See more examples in Examples section.

Documentation

Syntax Definition

node:
  - name: NAME                 # an identifier for a SSH host
    hostname: HOSTNAME         # ip or hostname for the SSH server
    port: PORT                 # (Optional) a port number, default to 22
    key: PATH                  # (Optional) specify the private key to use
    password: PASSWORD         # (Optional) password to use for the connection
    user: USERNAME             # (Optional) username to use, default to "root"
    verifyhost: BOOL           # (Optional) whether or not to verify SSH host when connecting, default to true
    ssh_options: [OPT=VAL,...] # (Optional) Additional SSH options when connecting

map:
  - from: NODE_NAME:PORT       # This is the entry point of the tunnel, NODE_NAME default to localhost if omitted, PORT is required
    to: NODE_NAME:PORT         # This is the exit of the tunnel, NODE_NAME default to localhost if omitted, PORT is required
    bind: IP                   # (Optional) which ip to bind the tunnel to. IP default to 'localhost'. Use 'all' to bind to all interfaces.

proxy:
  - from: PORT                 # This is the entry point of the proxy
    to: NODE_NAME              # This is the proxy SSH node
    bind: IP                   # (Optional) which ip to bind the proxy to. IP default to 'localhost'. Use 'all' to bind to all interfaces.

mount:
  - from: PATH                 # This is the entry point of the SSHFS mount
    to: NODE_NAME:PATH         # This is the exit of the SSHFS mount, PATH default to home directory if omitted, NODE_NAME is required
    mkdir: BOOL                # (Optional) Whether to create the mount point if does not exist, default to false

Configuration File

The YAML configuration file for RabbitHole need to be placed under current directory, ~/rabbithole.yaml, or /etc/rabbithole.yaml.
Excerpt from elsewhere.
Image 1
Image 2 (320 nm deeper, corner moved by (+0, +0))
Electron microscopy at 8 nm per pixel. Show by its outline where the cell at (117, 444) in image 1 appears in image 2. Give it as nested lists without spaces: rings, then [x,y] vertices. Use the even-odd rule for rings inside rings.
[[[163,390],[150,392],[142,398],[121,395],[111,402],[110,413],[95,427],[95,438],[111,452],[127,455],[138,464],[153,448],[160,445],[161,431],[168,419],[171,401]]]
Files are tried in that order and the first one is used.

Examples

  • Node Definition
node:
  - name: server1
    hostname: server1

  - name: password_only_server
    hostname: password.example.org
    password: "notmypassword!"
    user: user

  - name: an_aws_server
    hostname: 123.123.123.123
    key: ~/.ssh/ec2_key.pem
    user: ec2-user
    verifyhost: no

  - name: hidden_ssh_server
    hostname: not22.example.org
    port: 2222
  • A Forward Tunnel
map:
  # localhost:1234 tunneled to myserver:22
  - from: 1234  # NODE_NAME default to localhost
    to: myserver:22

  # localhost:8080 tunneled to nginx:80
  - from: localhost:8080
    to: nginx:80
  • A Reverse Tunnel
map:
  # SSH access bypassing a firewall
  - from: myserver:2222
    to: 22  # NODE_NAME default to localhost

  # exposing a test server to the world
  - from: www_server:80
    to: localhost:8080
  • SOCKS5 Proxy
proxy:
  - from: 9000
    to: uk_server
    bind: all  # open port 9000 to all interfaces

  - from: 9001
    to: us_server
    # default bind to localhost

# Test the proxy: `export http_proxy=socks5://localhost:9000/ https_proxy=socks5://localhost:9000/; curl https://ipinfo.io`
  • SSHFS Mount
mount:
  - from: /mnt/server1_home
    to: server1  # PATH default to home directory

  - from: /mnt/server2_root
    to: server2:/
    mkdir: true  # create /mnt/server2_root directory if it does not exist

TODO

  • Add support for forward tunnel through an intermediate host
  • Add init script to run at startup
  • Add verbose mode to print useful debug messages
  • Anything else that makes sense ;)

Bugs or Feature requests

Finding bugs and fix them, that is how software evolves. I need your help to make this software better for everyone. Feel free to open an issue or pull request and I will review it and respond.

A good software should be intuitive. I consider anything that is unintuitive about RabbitHole to be a bug too.